Task objective >>
Please reproduce the data below word for word, leaving out the pictures.

Data supplied >>

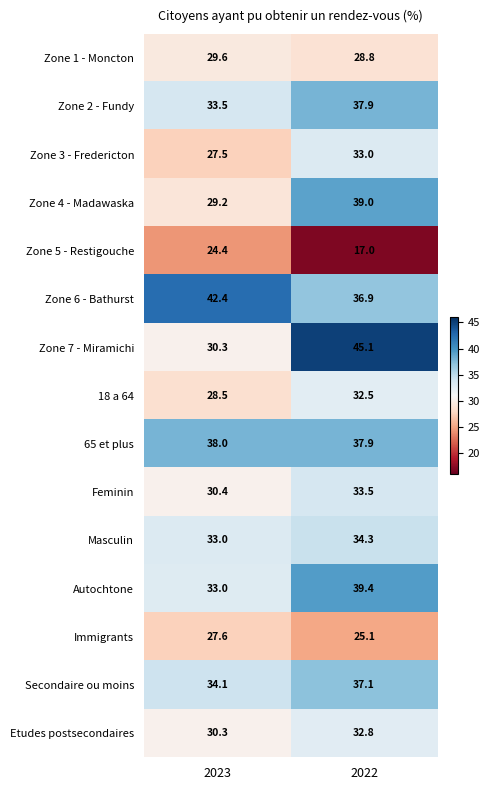

Where is Autochtone nearest to the value 36?

2023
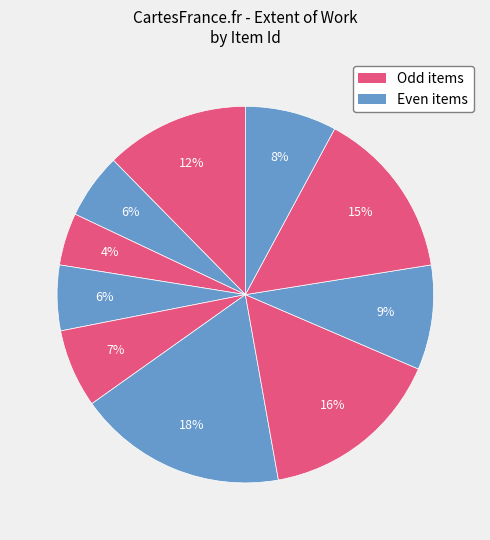

How many slices are in this pie chart?

10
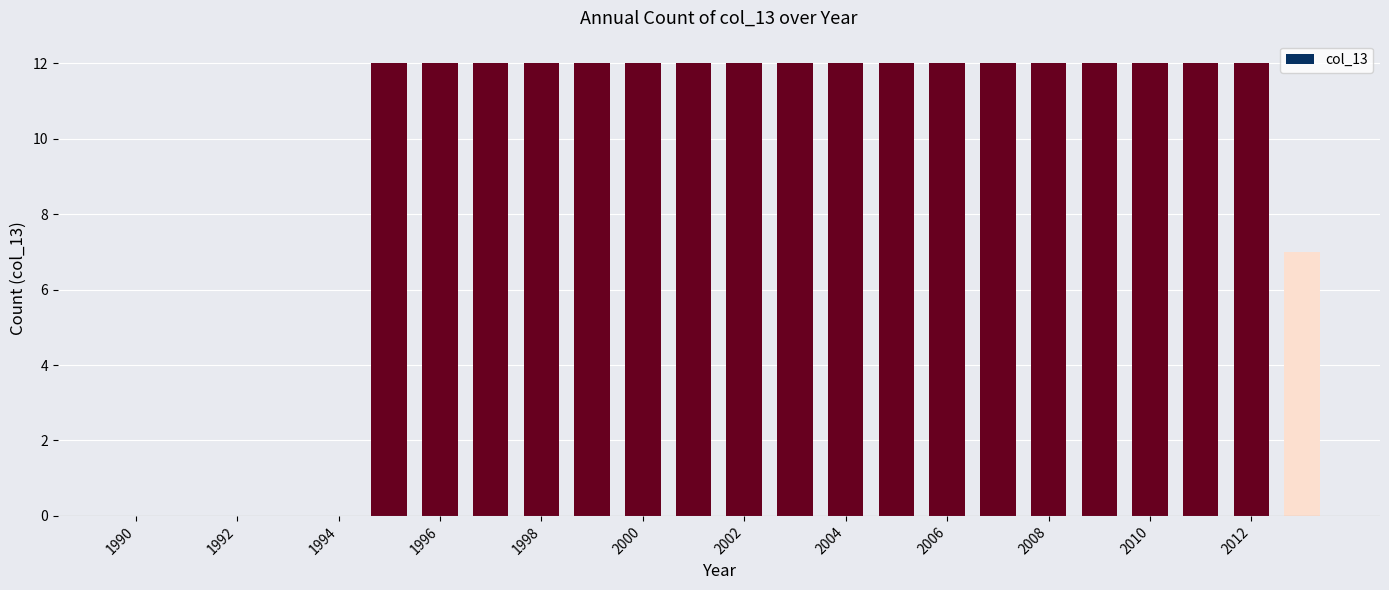

What is the maximum value shown in the chart?

12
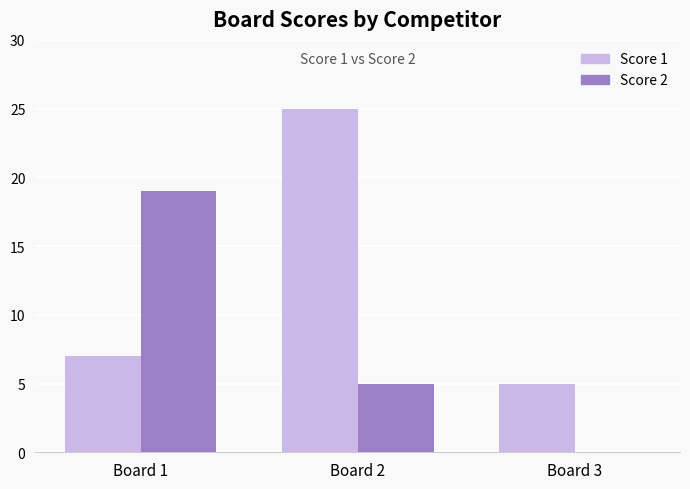

Does the chart contain stacked bars?

No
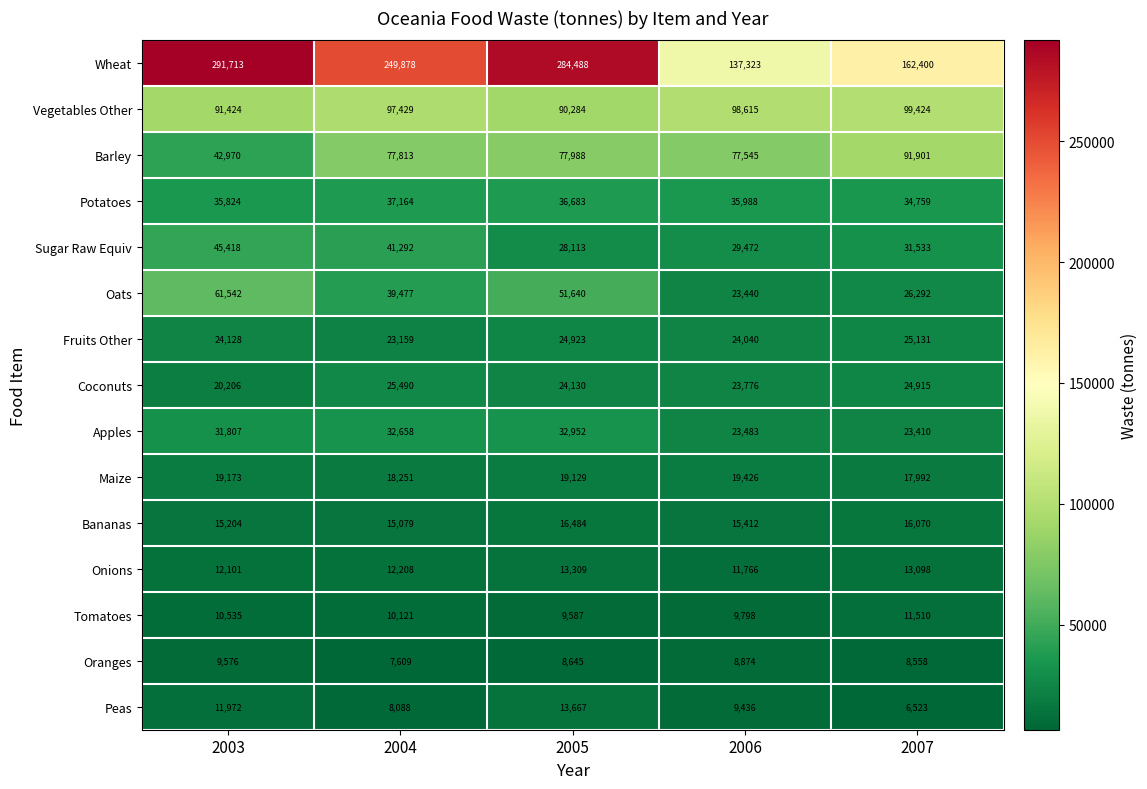

What is the average value of the Apples series?

28862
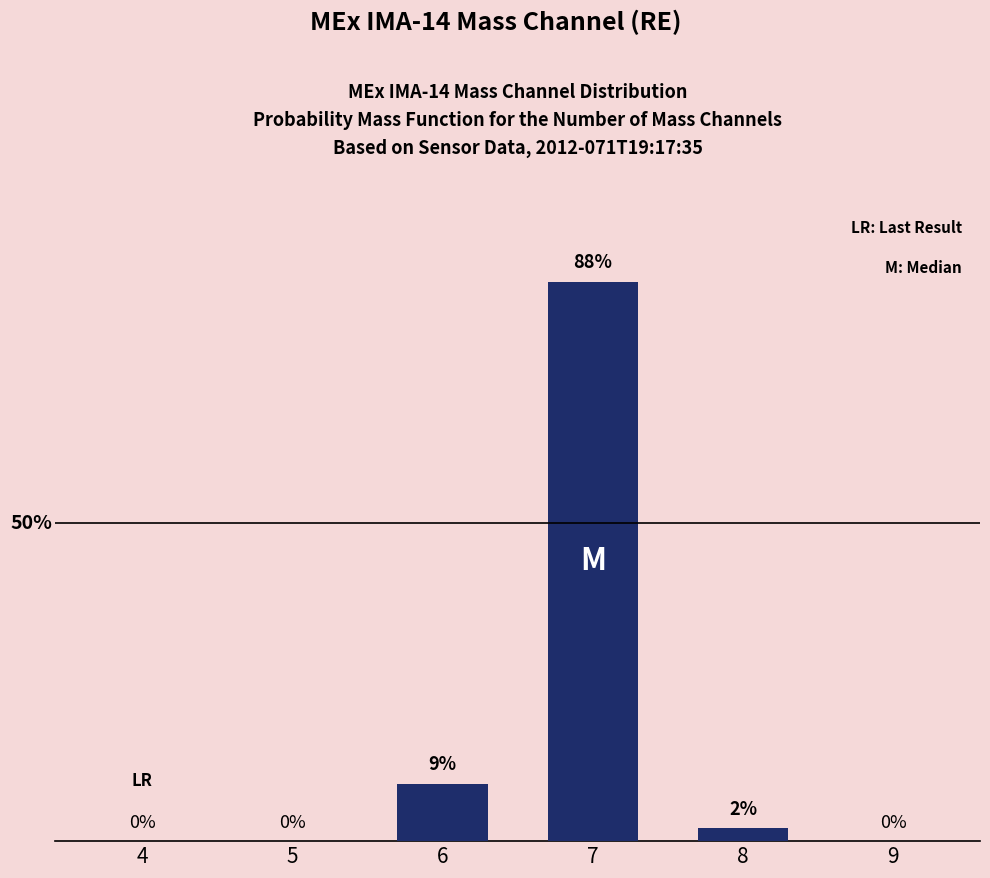

Are the bars horizontal?

No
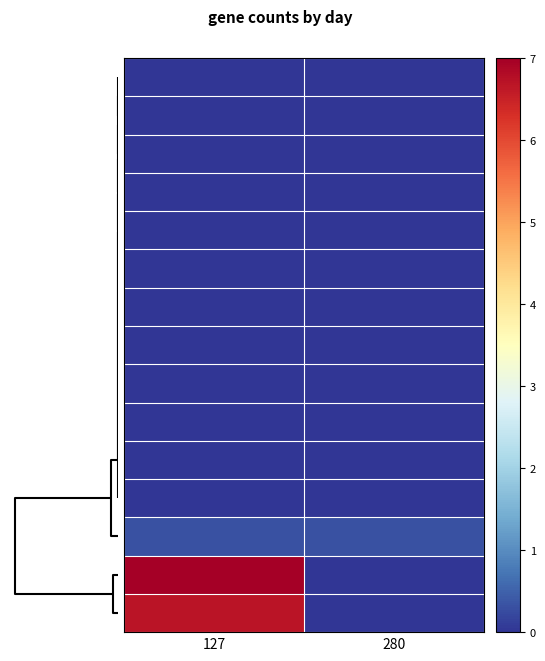

At how many categories does at least one series exceed 6?

1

Output for this exercise >>
Where is Autochtone nearest to the value 36?

2023

How many slices are in this pie chart?

10

What is the maximum value shown in the chart?

12

Does the chart contain stacked bars?

No

What is the average value of the Apples series?

28862

Are the bars horizontal?

No

At how many categories does at least one series exceed 6?

1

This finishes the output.